Apart from some captains' houses and a few neoclassical mansions built for the rich, the majority of Santorinians lived a virtually troglodyte existence in caves carved into the rock. Some of the mansions have been turned into hotels, such as the inland and high-end Zannos Melathron, and many updated caves are now available for visitors. In fact, there are signs all over the caldera in Oia—famous for its white cuboid houses and blue-domed churches set on the steep cliffside—for traditional houses or traditional rooms for rent.

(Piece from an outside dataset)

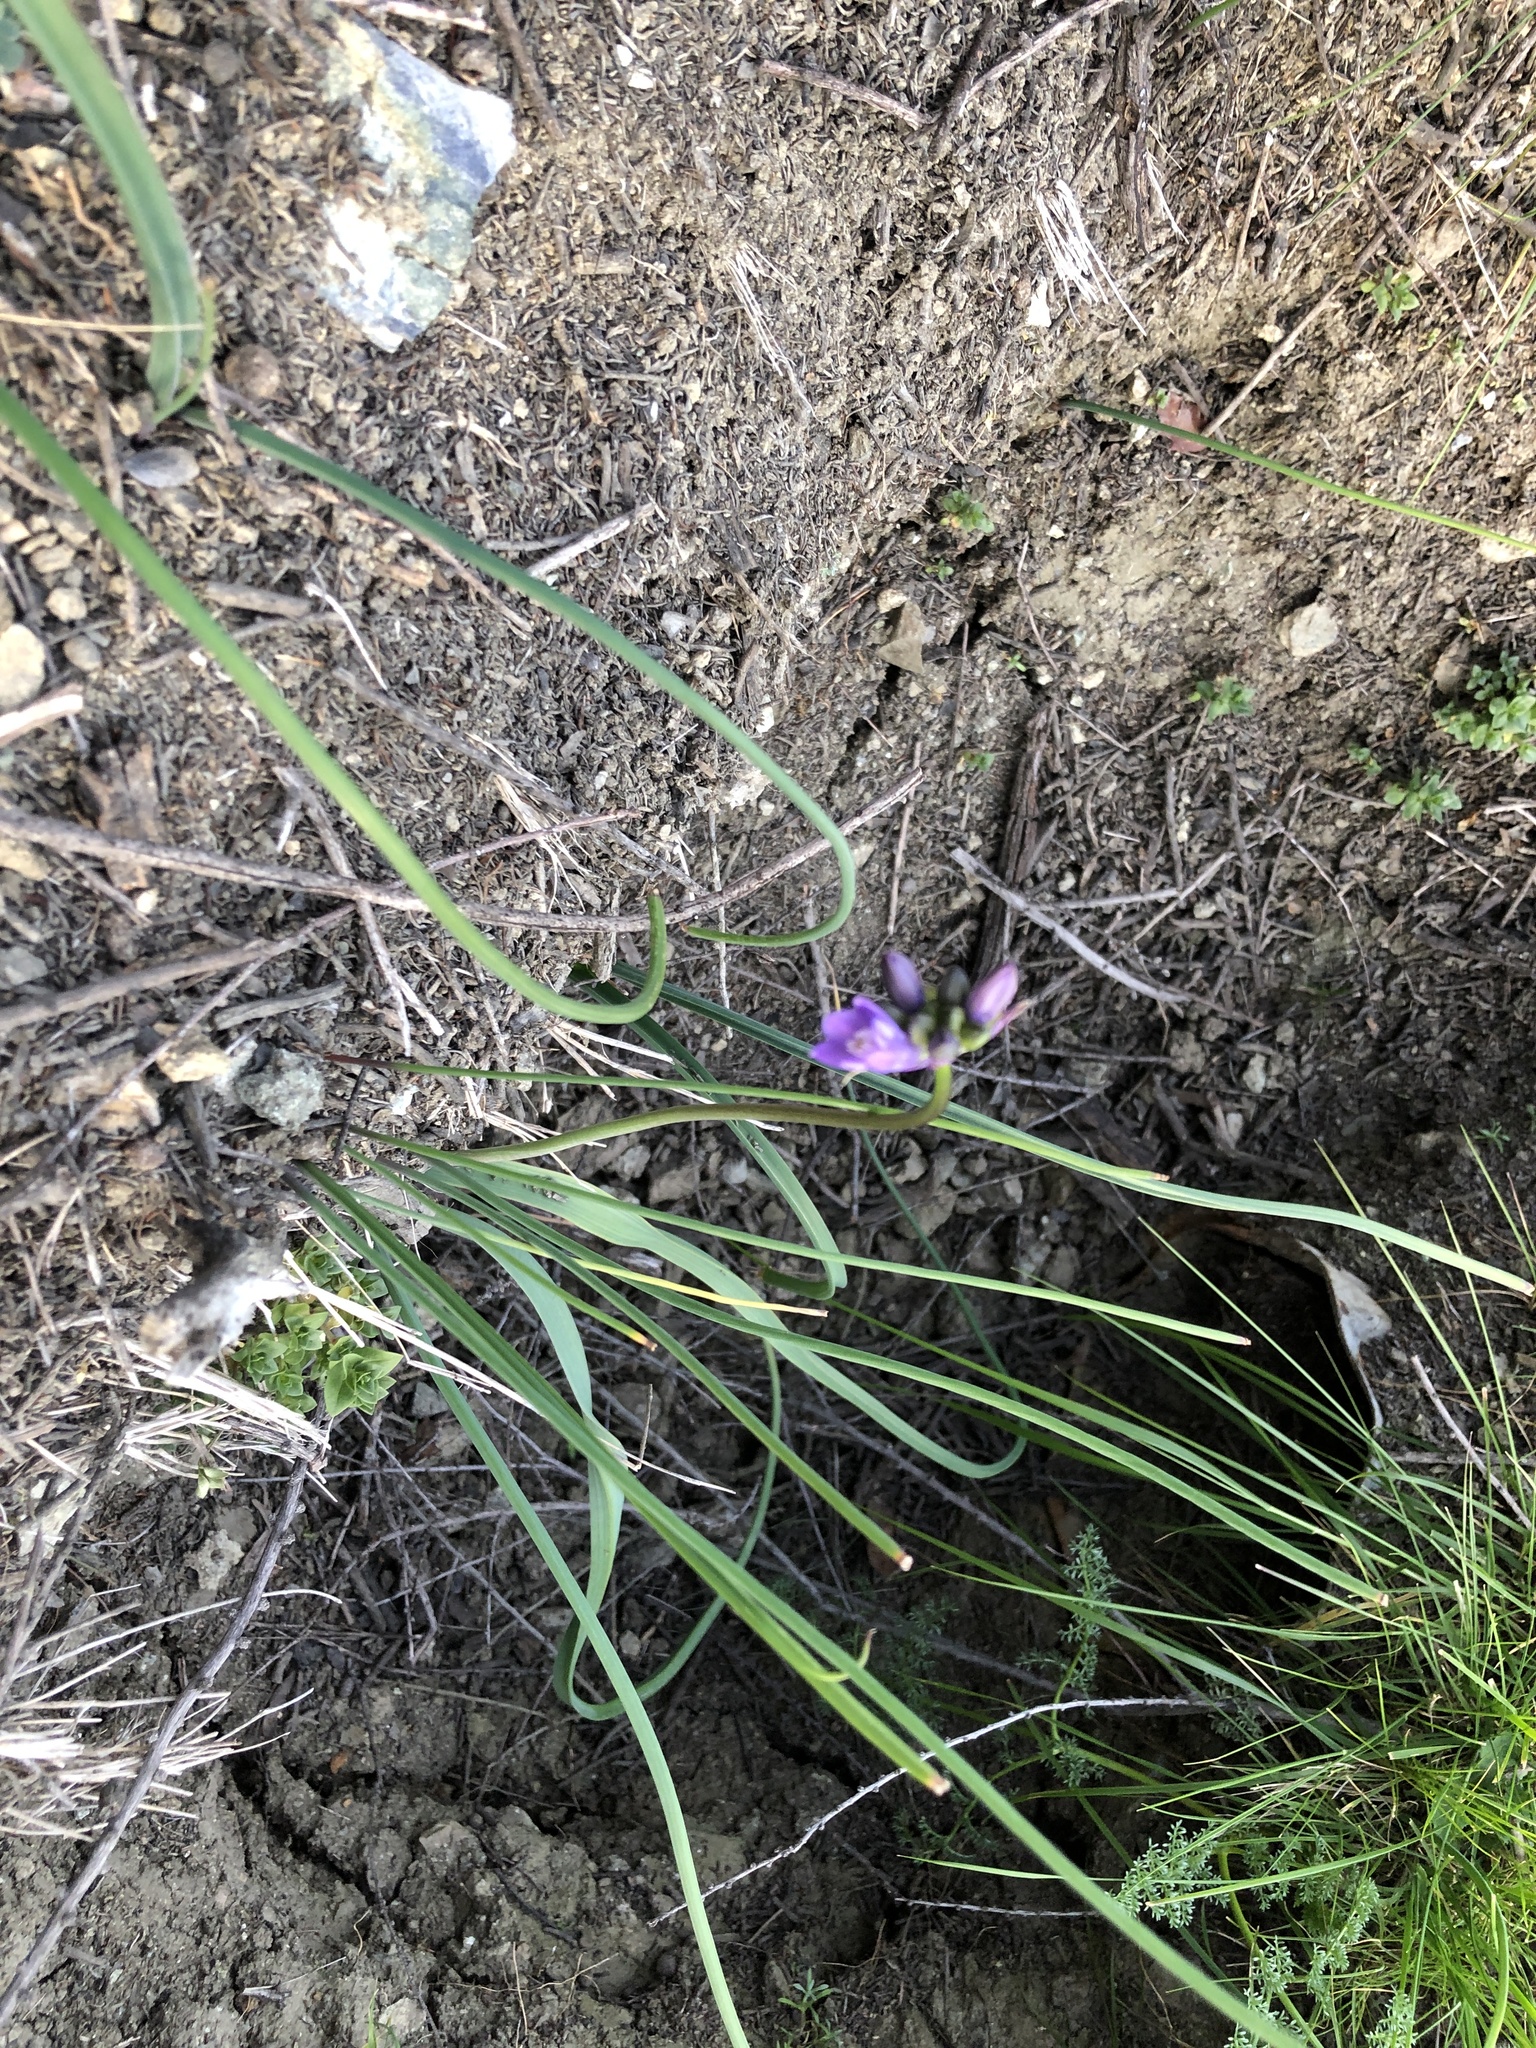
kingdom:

Traditional seems to have become a code word for buildings that observe the EOT's official rules. Whether Santorini guests will be happy living like cavemen at luxury hotel prices remains to be seen.
A few of the hotels—notably the luxurious Katakies and Perivolas, higher up the hill—have swimming pools, but this is earthquake country and tremors do occur, so building pools below a certain level is forbidden.
Folegandros
I took the ferry from Santorini to the neighboring island of Folegandros, replete with traditional houses, many available for rent. I had booked a room at the Castro Hotel, perched—seemingly precariously but actually quite solidly—on the clifftop edge of the Castro, the castle fortress in Hora, the island's main village and oldest part. Like all the Castro buildings, the hotel is more than five hundred years old, and to enter it is to go back in time.
Owner Despo Damassi told me that the house once belonged to her great-grandfather, who had a porcelain factory in Istanbul, and was passed to her grandfather, who had cotton fields in Egypt. Both men were born and raised in Folegandros, as were her parents and Despo herself.
The house became a hotel in 1970, when Folegandros had no electricity, cars, or ferry port. "We began with twelve rooms and used petrol, not gas, for power," she said. "Then electricity came in 1973. The first restoration of the building began in 1970, the second in 1993, which made the hotel more comfortable.
"We didn't want the EOT involved in the financing because we wanted to renovate quickly, and we finished in five months. It's the same building as before—the changes were only inside the rooms. The doors have to be made of wood, and since Folegandros has only native stone, all the materials—including the wild cypress and chestnut for the wood beams in the rooms and reception area—came from Athens, Piraeus, and Crete." All the Castro buildings are protected by the ministry of culture and cannot be put to any other use, and no exterior alterations are allowed without the permission of the state archaeological authority.
One thing that remains unchanged is the stupendous view from the roof, the patios, and most of the rooms—you look straight down the cliffs to the sea.
There are about twenty hotels on the island—some old, like Fani-Vevis, in a mansion dating to 1800, and some new, like Anemomilos, the hotel apartments built in 1993, also on the Castro—and several resorts on the inland side of Hora with swimming pools. Yet Folegandros remains an island from another time. When raids were common, 150 to 200 families lived within the Castro for safety, using the space ingeniously, notably in single-room dwellings (
monospiti). The houses outside the Castro were built after 1800.